Michael Butler is a Seattle guy. He was born there, graduated from the University of Washington, and grew his investment bank Cascadia Capital in the city over the past two decades.

But after spending the past three months in Austin and opening a new office for Cascadia, he’s never coming back.

“Austin feels a lot like Seattle in 2013 or 2014 and the complete opposite of Seattle in 2021 and 2022,” Butler wrote in a LinkedIn post over the weekend that detailed differences between the two cities based on his experience thus far.

“Lots and lots of energy and optimism in Austin,” he wrote, adding that “not once during the past three months have I missed Seattle.”

Austin “just works” and the business community is “on fire,” Butler wrote in his post.

In a follow-up email to GeekWire, Butler said Seattle needs to ask itself “why people like me are leaving.” He said the city “is poorly run,” citing crime, homelessness, potholes, and deferred maintenance. “It’s a competence issue,” he said.

Butler said the purpose of his LinkedIn post was not to trash Seattle but rather to show that “human capital is mobile and can pick up and leave.”

Butler’s story may be a warning sign for Seattle city leaders, as the pandemic-driven shift to remote work makes it easier for many information workers to do their job from anywhere.

Seattle did lose population from 2020 to 2021 for the first time in nearly two decades, mirroring a trend in other big cities during the pandemic. The population of King County, home to the tech hubs of Seattle and Bellevue, declined by more than 20,000 people between July 2020 and July 2021.

But even as some ditch Seattle, others are still coming in.

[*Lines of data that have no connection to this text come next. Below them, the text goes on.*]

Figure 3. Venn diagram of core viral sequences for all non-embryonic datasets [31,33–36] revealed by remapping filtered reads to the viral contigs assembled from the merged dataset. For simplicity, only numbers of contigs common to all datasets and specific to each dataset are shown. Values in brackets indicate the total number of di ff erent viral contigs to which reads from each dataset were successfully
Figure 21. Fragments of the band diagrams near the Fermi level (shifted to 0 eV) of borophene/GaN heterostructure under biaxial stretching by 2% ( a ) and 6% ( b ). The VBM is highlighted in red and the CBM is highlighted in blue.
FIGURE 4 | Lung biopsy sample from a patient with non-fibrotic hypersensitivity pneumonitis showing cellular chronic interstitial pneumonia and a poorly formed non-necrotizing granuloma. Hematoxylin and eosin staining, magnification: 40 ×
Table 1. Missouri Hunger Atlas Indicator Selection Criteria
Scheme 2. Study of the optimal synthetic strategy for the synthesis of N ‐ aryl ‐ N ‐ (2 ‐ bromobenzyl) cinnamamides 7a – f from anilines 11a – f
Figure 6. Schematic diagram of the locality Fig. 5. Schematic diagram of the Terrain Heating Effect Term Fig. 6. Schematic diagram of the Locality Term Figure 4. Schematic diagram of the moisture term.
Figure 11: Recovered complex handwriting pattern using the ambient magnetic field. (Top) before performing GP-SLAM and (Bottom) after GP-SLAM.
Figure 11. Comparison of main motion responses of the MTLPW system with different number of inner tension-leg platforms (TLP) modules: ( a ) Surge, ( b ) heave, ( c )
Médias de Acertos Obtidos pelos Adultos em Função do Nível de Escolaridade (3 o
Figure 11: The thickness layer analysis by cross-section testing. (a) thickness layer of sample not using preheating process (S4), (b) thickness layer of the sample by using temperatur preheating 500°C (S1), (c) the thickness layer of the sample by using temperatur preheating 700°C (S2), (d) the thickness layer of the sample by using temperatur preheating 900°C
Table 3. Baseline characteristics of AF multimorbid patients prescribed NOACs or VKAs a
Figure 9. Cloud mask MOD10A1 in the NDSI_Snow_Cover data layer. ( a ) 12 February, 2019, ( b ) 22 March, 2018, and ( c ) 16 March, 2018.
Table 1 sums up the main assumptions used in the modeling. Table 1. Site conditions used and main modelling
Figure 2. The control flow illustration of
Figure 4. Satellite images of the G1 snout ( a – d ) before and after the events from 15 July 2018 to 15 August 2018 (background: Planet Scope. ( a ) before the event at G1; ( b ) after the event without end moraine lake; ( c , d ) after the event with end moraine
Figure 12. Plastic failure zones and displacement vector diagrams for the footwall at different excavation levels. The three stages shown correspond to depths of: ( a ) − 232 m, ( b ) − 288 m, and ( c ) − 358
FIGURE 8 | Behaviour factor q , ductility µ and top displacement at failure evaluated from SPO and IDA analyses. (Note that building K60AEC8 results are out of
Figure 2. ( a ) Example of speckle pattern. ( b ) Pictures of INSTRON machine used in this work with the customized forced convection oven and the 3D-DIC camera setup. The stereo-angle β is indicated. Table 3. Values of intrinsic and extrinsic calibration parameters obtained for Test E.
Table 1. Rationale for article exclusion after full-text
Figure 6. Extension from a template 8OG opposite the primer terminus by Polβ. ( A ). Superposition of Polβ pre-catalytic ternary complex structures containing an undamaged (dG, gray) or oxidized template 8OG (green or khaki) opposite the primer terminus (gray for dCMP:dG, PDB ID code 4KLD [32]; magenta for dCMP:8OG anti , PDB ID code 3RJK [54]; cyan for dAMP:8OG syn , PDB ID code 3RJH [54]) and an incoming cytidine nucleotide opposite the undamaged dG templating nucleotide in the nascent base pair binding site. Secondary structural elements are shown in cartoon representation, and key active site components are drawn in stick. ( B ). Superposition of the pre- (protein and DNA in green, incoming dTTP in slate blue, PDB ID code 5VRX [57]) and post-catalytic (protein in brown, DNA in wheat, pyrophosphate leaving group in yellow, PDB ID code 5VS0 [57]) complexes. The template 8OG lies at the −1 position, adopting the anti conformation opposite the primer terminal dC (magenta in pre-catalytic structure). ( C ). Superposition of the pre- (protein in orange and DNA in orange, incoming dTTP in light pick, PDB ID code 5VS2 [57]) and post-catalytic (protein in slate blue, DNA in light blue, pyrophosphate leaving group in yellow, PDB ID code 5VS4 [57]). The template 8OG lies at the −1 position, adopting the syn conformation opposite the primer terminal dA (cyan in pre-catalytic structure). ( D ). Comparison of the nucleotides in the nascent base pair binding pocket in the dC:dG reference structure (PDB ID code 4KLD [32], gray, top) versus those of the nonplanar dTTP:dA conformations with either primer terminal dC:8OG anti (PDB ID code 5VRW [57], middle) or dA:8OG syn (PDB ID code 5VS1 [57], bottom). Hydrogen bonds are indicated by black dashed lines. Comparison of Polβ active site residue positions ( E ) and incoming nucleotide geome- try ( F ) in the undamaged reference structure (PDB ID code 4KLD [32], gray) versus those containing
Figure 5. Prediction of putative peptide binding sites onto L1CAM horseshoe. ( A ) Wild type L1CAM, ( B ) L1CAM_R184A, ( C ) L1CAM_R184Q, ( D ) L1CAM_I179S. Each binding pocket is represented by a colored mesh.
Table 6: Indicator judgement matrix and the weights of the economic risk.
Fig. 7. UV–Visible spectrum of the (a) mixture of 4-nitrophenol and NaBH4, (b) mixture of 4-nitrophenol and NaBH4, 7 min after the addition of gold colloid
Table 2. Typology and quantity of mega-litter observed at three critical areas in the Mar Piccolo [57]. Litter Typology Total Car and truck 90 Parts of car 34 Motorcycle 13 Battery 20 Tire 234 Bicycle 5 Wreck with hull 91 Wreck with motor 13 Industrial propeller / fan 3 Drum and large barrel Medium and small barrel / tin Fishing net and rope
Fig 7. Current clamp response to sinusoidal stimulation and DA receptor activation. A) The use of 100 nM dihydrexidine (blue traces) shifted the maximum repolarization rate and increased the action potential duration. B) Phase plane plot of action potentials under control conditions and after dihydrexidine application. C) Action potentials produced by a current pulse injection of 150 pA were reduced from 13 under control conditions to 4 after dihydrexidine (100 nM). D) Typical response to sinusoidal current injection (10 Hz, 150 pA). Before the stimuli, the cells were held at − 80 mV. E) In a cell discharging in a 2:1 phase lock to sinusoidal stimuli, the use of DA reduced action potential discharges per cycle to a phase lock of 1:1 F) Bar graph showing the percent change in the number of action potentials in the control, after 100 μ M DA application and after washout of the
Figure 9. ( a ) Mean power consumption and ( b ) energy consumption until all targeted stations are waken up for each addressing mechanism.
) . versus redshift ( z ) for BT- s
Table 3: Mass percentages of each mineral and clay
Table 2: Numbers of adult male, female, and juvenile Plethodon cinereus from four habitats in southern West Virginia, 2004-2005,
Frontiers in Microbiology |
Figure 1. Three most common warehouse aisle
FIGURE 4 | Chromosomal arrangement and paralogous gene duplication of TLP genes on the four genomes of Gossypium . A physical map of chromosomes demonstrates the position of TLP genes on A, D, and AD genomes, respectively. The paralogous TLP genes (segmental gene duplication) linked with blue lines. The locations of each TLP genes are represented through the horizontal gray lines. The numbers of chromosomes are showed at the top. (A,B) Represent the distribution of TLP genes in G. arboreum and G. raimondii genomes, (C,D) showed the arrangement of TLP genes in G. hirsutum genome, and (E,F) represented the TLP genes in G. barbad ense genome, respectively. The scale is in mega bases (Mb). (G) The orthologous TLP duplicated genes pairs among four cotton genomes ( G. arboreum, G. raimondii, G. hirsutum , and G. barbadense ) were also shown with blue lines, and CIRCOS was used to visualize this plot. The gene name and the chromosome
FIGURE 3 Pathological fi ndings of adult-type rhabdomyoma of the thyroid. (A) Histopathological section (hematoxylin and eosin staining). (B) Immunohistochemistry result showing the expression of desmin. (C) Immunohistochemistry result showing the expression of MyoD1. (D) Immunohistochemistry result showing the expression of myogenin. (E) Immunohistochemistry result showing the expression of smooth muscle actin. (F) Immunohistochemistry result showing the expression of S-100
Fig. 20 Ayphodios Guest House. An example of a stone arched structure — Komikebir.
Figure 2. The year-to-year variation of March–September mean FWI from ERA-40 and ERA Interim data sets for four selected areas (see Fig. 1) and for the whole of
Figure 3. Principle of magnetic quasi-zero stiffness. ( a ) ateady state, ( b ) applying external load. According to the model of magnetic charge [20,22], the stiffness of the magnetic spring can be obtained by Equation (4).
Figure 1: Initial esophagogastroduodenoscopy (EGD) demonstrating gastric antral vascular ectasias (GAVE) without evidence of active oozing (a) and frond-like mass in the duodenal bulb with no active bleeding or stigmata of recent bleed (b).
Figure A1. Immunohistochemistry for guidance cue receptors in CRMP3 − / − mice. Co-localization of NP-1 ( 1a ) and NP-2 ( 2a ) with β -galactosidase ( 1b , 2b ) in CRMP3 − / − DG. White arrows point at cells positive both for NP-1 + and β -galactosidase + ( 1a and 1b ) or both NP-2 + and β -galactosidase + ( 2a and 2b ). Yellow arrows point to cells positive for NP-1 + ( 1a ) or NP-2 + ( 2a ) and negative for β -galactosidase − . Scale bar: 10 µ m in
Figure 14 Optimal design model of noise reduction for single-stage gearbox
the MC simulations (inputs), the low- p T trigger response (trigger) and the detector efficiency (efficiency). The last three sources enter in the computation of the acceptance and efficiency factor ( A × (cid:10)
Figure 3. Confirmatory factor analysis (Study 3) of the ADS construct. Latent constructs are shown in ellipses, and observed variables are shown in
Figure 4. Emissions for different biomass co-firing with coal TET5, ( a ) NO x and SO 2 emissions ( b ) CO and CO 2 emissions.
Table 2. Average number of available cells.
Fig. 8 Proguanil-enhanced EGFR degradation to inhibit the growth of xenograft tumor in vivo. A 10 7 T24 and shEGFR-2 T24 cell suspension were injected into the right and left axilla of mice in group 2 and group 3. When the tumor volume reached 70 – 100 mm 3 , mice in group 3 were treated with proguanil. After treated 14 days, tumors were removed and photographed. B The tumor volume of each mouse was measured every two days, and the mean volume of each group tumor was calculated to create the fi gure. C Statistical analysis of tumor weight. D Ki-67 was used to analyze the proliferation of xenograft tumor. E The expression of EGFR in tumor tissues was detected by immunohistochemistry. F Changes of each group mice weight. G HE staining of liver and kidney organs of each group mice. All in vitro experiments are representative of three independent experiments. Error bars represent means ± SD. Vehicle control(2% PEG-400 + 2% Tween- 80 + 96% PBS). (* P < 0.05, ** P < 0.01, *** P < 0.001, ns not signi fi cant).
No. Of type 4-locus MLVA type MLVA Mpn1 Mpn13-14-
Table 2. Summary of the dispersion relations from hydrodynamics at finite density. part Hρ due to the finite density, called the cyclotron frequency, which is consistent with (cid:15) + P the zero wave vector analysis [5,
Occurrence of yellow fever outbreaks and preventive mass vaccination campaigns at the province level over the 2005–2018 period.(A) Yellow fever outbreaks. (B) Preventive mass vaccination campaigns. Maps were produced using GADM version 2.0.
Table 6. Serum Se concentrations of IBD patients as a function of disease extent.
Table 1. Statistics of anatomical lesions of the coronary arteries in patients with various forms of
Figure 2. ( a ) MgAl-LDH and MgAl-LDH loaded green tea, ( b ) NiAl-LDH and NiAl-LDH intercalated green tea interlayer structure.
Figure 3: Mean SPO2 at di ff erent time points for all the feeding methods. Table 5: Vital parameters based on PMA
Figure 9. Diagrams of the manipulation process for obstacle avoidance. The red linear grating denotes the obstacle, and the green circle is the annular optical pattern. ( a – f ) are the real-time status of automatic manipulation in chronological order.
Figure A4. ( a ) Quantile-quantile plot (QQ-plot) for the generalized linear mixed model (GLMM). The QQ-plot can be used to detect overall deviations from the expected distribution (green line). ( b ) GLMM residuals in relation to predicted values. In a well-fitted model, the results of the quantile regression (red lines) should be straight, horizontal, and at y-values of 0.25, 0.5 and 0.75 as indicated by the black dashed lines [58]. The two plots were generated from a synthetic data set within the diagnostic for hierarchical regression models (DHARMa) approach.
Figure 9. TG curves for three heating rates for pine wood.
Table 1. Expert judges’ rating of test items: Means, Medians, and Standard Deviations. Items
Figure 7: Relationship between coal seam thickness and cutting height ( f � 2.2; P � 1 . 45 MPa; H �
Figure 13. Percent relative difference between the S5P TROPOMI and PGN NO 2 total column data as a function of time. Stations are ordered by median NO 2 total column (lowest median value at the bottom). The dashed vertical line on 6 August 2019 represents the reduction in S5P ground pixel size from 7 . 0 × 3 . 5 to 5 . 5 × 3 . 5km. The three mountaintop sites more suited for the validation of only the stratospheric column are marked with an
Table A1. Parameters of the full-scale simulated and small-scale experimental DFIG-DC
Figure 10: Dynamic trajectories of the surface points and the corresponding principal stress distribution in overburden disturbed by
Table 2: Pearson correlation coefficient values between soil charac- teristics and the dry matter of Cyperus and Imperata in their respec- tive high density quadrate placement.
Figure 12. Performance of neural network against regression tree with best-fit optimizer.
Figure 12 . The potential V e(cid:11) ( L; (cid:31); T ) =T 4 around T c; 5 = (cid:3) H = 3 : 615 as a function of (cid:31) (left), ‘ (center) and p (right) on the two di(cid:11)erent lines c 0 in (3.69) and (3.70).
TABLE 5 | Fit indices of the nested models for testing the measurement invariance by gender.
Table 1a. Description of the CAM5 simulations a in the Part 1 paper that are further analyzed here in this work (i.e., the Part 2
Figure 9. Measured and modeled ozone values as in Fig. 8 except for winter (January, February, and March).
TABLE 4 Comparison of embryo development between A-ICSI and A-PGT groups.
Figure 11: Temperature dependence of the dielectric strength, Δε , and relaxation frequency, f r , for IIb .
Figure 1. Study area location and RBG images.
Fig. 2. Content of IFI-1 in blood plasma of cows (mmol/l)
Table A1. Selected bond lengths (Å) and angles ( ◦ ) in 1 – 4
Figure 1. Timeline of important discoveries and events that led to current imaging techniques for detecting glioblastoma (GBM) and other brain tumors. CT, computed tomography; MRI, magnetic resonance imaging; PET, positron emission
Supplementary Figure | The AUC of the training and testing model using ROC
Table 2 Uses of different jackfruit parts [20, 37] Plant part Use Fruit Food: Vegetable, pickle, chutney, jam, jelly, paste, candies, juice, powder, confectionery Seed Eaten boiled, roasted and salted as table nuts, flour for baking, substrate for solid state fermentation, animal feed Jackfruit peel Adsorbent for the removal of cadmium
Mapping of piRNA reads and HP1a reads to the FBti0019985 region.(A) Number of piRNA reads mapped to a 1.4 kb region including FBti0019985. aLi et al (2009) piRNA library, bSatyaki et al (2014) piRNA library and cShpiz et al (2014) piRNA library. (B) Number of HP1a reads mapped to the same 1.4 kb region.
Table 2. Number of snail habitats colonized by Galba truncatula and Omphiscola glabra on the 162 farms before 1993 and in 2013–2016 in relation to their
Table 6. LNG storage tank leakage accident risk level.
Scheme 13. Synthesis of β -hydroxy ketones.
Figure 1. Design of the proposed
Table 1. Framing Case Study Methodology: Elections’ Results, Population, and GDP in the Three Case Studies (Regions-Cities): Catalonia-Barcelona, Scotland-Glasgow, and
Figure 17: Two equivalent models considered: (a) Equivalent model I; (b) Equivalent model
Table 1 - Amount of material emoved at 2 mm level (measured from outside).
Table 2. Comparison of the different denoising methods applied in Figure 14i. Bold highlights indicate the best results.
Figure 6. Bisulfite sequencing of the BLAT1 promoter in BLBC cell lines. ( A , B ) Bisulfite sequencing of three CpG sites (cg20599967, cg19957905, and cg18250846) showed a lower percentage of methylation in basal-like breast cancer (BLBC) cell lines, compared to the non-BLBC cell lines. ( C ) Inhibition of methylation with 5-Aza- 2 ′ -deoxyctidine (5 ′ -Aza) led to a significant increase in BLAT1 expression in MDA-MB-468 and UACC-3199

The number of people who moved to Seattle in 2021 was about the same as 2019 and helped minimize population decline, according to census data cited by the Seattle Times.

LinkedIn migration data from last month also shows that Seattle ranked No. 5 among U.S. cities gaining the most people (Austin ranked No. 1).

Younger workers also still find Seattle attractive: the city ranked No. 1 in a recent Axios survey that polled college students on their most desired post-graduation destination.

And while people like Butler are leaving, several venture capital investors have moved to Seattle during the pandemic, attracted to the region’s tech and startup ecosystem.

“Seattle’s promise far outweighs its problems,” Seattle Metropolitan Chamber of Commerce President and CEO Rachel Smith said in a statement to GeekWire.

Some of those problems include public safety and affordability, two issues cited in a survey commissioned by the Chamber last year showing that 67% of Seattleites had actively considered moving out of the city.

Ongoing concerns about safety and the rise of remote work are two trends keeping tech workers from returning to downtown Seattle in anything resembling pre-pandemic numbers.

But Smith said “things are getting better” and “when you’re downtown as much as I am, you can feel a real difference from eight months ago.”

“Our members make up what I believe is the greatest business community in the country, and I’ll put that against any region in the country, any day,” she added.